*Фрагмент страницы*.
‘Восковая персона’, Ходасевич Владислав Фелицианович, Год: 1931

Время на прочтение: 8 минут(ы)

В. Ф. Ходасевич

‘Восковая персона’

Ходасевич В. Ф. Собрание сочинений: В 4 т. Т. 2. Записная книжка. Статьи о русской поэзии. Литературная критика 1922—1939. — М.: Согласие, 1996.
Едва ли не в каждом литературном течении бывает эпоха ложного расцвета, который наступает вслед за расцветом истинным. Характерные признаки истинного расцвета — напряженная созидательная работа внутри течения и непризнание вовне. Расцвету ложному соответствуют: внешнее признание и известная влиятельность в окружающей литературной сфере — при скрытом или несознаваемом упадке внутренней энергии, когда борьба за существование кончена, основные положения найдены, лозунги провозглашены, деятельность отныне сводится уже к закреплению занятых позиций, к повторению пройденного, к вариациям, к разработке частностей. Это уже начало конца, и, действительно, — вслед за вторым периодом наступает обычно третий: период внутренних кризисов, сопровождаемый постепенной утратой внешнего влияния, когда в перспективе уже намечается развенчание, распад и, наконец, — сдача в архив.
У ‘зачинателей’ формалистической школы было значительно больше природного дарования, нежели познаний (это в особенности надо сказать о Викторе Шкловском, их вожаке). Второй период формализма, период ложного расцвета, был преимущественно ознаменован тем, что к формалистам примкнул ряд людей как раз противоположного склада — людей, более наделенных знаниями, нежели талантом. В их числе оказался и Юрий Тынянов. Ему принадлежит ряд историко-литературных и критических работ, отмеченных всеми недостатками и всеми достоинствами формального метода (ибо нельзя отрицать, что у формализма были и некоторые достоинства). Для развития самых идей формализма Тыняновым не сделано ничего. Судьба сулила ему быть эпигоном школы, в задорном словаре которой не было более бранного слова, чем эпигон.
Ныне формализм кончен и почти забыт. В его кончине известную роль сыграла немилость правящей партии, которая в нем разочаровалась, когда потеряла в нем надобность. Но и при других условиях формализм все равно просуществовал бы еще недолго. Дни его были сочтены — он себя исчерпал. Кое-кто из формалистов (в особенности Виктор Шкловский и Эйхенбаум) некоторое время еще пытались бороться за жизнь его. Они пробовали заставить формализм эволюционировать в сторону согласования с марксизмом, — но это были уже, в сущности, попытки оживить труп. Юрий Тынянов был в числе тех, кто боя за формализм не принял. Но он не просто замолк, как постепенно замолкли Брик, Якобсон и прочие. Он отступил в другие, смежные области литературной работы.

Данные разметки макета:
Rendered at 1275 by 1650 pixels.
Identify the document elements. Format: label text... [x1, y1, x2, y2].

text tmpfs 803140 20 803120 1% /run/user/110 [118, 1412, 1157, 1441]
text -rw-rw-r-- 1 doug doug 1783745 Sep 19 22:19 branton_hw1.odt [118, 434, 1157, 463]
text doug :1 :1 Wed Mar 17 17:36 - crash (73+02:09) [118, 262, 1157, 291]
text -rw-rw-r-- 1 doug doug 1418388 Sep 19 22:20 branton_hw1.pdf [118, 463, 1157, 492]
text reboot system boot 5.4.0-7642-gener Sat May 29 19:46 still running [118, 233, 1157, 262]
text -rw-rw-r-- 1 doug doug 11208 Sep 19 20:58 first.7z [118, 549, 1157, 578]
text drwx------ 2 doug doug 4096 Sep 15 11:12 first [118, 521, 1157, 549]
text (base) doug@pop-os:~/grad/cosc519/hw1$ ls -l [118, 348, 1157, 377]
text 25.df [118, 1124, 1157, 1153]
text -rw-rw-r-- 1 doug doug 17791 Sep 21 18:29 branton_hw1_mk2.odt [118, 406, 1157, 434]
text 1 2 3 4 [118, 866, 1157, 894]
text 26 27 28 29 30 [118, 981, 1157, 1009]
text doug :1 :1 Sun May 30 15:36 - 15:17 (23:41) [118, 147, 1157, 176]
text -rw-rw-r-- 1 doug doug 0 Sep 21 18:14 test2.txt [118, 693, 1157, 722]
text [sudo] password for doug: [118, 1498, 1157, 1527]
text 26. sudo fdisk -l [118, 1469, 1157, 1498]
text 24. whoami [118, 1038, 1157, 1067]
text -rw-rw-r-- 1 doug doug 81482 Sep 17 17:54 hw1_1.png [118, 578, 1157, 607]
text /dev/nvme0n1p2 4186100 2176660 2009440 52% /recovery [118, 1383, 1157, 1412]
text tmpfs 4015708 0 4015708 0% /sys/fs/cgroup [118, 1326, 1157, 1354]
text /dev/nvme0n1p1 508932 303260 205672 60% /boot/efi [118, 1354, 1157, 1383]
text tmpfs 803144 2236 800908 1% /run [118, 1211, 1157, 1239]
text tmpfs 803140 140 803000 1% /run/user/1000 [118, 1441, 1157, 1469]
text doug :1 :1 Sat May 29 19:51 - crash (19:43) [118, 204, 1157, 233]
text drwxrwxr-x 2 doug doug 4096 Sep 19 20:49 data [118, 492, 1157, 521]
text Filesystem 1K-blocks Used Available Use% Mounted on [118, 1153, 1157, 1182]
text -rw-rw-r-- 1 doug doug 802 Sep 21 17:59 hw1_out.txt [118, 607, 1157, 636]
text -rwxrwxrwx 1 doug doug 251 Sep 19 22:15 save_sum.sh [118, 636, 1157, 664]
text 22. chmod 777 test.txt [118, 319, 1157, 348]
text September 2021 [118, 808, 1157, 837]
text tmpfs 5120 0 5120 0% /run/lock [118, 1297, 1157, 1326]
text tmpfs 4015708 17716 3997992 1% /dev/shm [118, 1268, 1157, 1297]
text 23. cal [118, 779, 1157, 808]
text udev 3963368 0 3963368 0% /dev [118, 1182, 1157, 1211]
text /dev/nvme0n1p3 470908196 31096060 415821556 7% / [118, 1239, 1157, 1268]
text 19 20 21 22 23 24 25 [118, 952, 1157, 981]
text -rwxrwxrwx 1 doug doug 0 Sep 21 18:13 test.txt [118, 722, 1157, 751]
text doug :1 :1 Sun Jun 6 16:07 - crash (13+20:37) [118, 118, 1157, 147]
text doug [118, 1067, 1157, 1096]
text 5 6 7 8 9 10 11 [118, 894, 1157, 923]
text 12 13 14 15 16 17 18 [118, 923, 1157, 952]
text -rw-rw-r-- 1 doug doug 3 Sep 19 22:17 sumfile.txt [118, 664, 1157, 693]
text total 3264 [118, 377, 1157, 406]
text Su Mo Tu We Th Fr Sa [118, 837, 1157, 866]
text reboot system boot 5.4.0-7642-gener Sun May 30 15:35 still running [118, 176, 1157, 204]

*Задания*.
**1)** Выведите без изменений строки записей, начиная с самой первой строки записей и заканчивая строкой, в которой стоит "Identify the document", включая обе границы.
**2)** Подхватите статью о формализме и Юрии Тынянове и продолжите её сразу после последнего приведённого предложения.

*Ожидаемые ответы*.
**1)**
Rendered at 1275 by 1650 pixels.
Identify the document elements. Format: label text... [x1, y1, x2, y2].

**2)**
‘Кюхля’ был его первым опытом на новом поприще. Я не согласен с методом, лежащим в основе этой работы: для биографии в ней слишком много фантазии, для романа же слишком мало. Кроме того, она писана плохим языком. Но все-таки у ‘Кюхли’ были свои достоинства: знание эпохи, хорошая начитанность. В ‘Смерти Вазир-Мухтара’ (так называлась история Грибоедова, последовавшая за историей Кюхельбекера) к недостаткам первой книги прибавилась чрезвычайная, местами почти нестерпимая вычурность, не только не оправданная темой (да и можно ли оправдать вычурность?), но и как-то особенно досадная. Можно было предполагать, что она происходит от страстного желания автора быть на сей раз более романистом, нежели прежде. Тынянов протянул руку к лаврам художника. Для формалистов творчество есть прием, а достоинство творчества измеряется чуть ли не одной только новизной приема. Тынянов остался верен заветам формализма — стал искать новых приемов. Но дарования художественного у него нет. Его новый прием оказался простою вычурой, насильно вымученной и не вяжущейся с предметом.
То, что зовется художественным чутьем и вкусом, для критика-формалиста, в сущности, так же необязательно, как для библиографа. Именно поэтому критик Тынянов не почувствовал недостатков ‘Смерти Вазир-Мухтара’. Он не только не разуверился в своих художественных возможностях, но напротив — уверовал в них, — быть может подсчитав количество примененных приемов и найдя оное вполне достаточным. ‘Восковая персона’, напечатанная в первой и второй книжках ‘Звезды’, есть уже третий шаг Тынянова по начатому пути. Тынянов вступил, наконец, в область чистой беллетристики.
‘Восковую персону’ приходится назвать повестью исторической, но изображенные в ней события лишь частично принадлежат к числу исторически данных. Большинство из них только приурочены к определенному историческому моменту, и, таким образом, фабулистической и формалистической фантазии автора на сей раз предоставлена неизмеримо большая свобода, нежели то было в его биографических романах. Герои повести распадаются на действительно существовавших и на вымышленных.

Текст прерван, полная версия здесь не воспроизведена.